If your plugin requires any initialization, specify an initialization function
(or class method) in the entry point. For example::
'plugin name = mylib.mymodule:initialize_func'
On startup, pmxbot will call `initialize_func` with no parameters.
Within the script you'll want to import the decorates you need to use with:
`from pmxbot.core import command, contains, execdelay, execat`. You'll then
decorate each function with the appropriate line so pmxbot registers it.
A command (!g) gets the @command decorator::
@command("tinytear", aliases=('tt', 'tear', 'cry'), doc="I cry a tiny tear for you.")
def tinytear(client, event, channel, nick, rest):
if rest:
return "/me sheds a single tear for %s" % rest
else:
return "/me sits and cries as a single tear slowly trickles down its cheek"

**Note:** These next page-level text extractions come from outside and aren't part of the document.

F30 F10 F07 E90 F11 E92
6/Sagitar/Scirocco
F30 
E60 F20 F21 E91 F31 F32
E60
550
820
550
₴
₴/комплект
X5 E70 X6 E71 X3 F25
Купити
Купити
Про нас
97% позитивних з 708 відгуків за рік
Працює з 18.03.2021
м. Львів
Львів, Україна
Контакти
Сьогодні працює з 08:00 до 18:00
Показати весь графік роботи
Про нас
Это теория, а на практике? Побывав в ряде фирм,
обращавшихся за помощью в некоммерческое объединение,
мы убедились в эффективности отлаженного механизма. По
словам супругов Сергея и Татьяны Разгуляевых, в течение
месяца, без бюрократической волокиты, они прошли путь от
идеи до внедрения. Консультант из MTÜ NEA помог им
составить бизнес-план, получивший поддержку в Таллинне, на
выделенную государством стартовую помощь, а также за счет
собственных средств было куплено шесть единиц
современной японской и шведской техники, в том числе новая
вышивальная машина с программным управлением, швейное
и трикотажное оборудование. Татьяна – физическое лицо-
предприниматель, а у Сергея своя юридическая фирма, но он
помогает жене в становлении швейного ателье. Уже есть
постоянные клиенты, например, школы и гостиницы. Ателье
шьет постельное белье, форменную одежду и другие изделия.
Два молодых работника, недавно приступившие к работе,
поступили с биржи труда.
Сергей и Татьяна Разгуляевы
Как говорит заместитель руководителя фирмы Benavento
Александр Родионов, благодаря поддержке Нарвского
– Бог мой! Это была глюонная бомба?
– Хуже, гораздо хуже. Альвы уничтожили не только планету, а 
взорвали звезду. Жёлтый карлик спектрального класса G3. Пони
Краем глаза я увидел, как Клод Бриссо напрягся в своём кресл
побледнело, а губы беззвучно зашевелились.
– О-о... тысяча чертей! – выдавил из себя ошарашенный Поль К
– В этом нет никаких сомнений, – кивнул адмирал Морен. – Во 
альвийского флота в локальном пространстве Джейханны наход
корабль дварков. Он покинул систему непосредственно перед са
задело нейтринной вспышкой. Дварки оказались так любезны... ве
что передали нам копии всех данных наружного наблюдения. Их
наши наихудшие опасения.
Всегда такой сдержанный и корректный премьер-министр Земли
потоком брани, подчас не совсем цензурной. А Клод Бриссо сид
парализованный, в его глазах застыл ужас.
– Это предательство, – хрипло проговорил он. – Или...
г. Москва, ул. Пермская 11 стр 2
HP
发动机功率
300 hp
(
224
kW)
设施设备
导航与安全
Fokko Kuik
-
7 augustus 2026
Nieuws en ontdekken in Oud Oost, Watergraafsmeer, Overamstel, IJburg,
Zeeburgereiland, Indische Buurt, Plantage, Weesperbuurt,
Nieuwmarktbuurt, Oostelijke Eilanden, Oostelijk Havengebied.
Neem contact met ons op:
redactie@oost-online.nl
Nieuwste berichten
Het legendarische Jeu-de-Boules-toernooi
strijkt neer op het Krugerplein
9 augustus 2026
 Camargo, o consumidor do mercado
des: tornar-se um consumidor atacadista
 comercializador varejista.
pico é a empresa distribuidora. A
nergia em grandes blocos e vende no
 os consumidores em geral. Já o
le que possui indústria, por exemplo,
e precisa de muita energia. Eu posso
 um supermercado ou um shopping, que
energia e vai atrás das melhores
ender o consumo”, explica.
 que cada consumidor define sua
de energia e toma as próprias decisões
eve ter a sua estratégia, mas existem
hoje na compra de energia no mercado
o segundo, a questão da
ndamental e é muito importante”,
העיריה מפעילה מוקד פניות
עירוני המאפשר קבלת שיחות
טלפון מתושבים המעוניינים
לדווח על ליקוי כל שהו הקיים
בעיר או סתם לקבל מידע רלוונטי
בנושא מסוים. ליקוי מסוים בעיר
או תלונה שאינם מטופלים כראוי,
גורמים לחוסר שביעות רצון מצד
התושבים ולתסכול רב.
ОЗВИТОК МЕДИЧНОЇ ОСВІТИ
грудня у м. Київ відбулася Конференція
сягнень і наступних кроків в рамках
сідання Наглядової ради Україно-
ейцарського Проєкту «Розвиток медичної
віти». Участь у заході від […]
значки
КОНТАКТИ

A response (when someone says something) uses the @contains decorator::
@contains("sqlonrails")
def yay_sor(client, event, channel, nick, rest):
karmaChange(botbase.logger.db, 'sql on rails', 1)

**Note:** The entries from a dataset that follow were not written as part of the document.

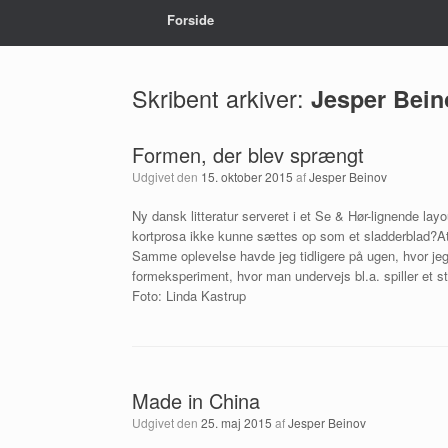
Forside
Skribent arkiver:
Jesper Bein
Formen, der blev sprængt
Udgivet den
15. oktober 2015
af
Jesper Beinov
Ny dansk litteratur serveret i et Se & Hør-lignende layo
kortprosa ikke kunne sættes op som et sladderblad?At 
Samme oplevelse havde jeg tidligere på ugen, hvor jeg 
formeksperiment, hvor man undervejs bl.a. spiller et s
Foto: Linda Kastrup
Made in China
Udgivet den
25. maj 2015
af
Jesper Beinov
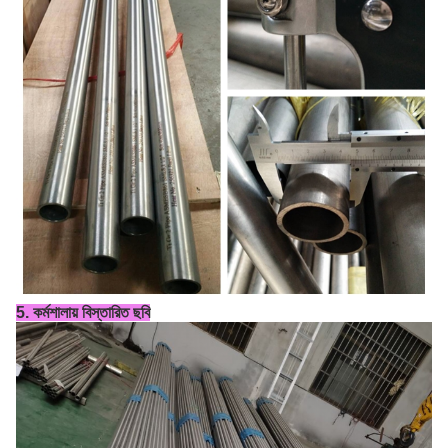
5. কর্মশালায় বিস্তারিত ছবি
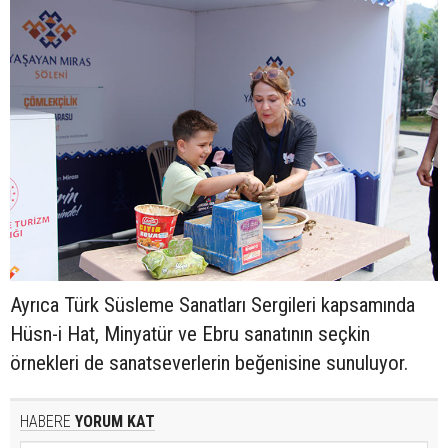
Ayrıca Türk Süsleme Sanatları Sergileri kapsamında
Hüsn-i Hat, Minyatür ve Ebru sanatının seçkin
örnekleri de sanatseverlerin beğenisine sunuluyor.
HABERE
YORUM KAT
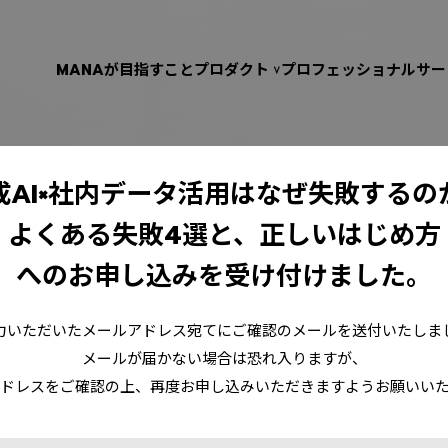
MANAが目指すこと
プロダクト
プロフェッショナルサー
成AI×社内データ活用はなぜ失敗するの
よくある失敗4選と、正しいはじめ方
へのお申し込みを
受け付けました。
力いただいたメールアドレス宛てにご確認のメールを送付いたしま
メールが届かない場合は恐れ入りますが、
ドレスをご確認の上、再度お申し込みいただきますようお願いい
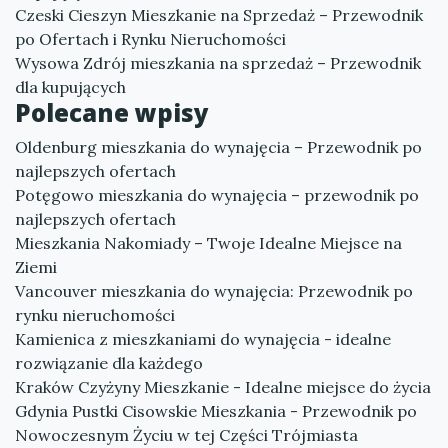
Czeski Cieszyn Mieszkanie na Sprzedaż – Przewodnik
po Ofertach i Rynku Nieruchomości
Wysowa Zdrój mieszkania na sprzedaż – Przewodnik
dla kupujących
Polecane wpisy
Oldenburg mieszkania do wynajęcia – Przewodnik po
najlepszych ofertach
Potęgowo mieszkania do wynajęcia – przewodnik po
najlepszych ofertach
Mieszkania Nakomiady – Twoje Idealne Miejsce na
Ziemi
Vancouver mieszkania do wynajęcia: Przewodnik po
rynku nieruchomości
Kamienica z mieszkaniami do wynajęcia - idealne
rozwiązanie dla każdego
Kraków Czyżyny Mieszkanie - Idealne miejsce do życia
Gdynia Pustki Cisowskie Mieszkania - Przewodnik po
Nowoczesnym Życiu w tej Części Trójmiasta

return "Only 76,417 lines..."
For an example of how to implement a setuptools-based plugin, see one of the
many examples in the pmxbot project itself or one of the popular third-party
projects::
- `wolframalpha <http://bitbucket.org/yougov/pmxbot-wolframalpha>`_.
- `jaraco.translate <http://bitbucket.org/jaraco/jaraco.translate>`_.
- `excuses <http://bitbucket.org/yougov/excuses>`_.
Web Interface
=============
pmxbot includes a web server for allowing users to view the logs, read the
help, and check karma. You specify the host, port, base path, logo, title,
etc with the same YAML config file. Just run like ``pmxbotweb config.yaml``
and it will start up. Like pmxbot, use of a supervisor is recommended to
restart the process following termination.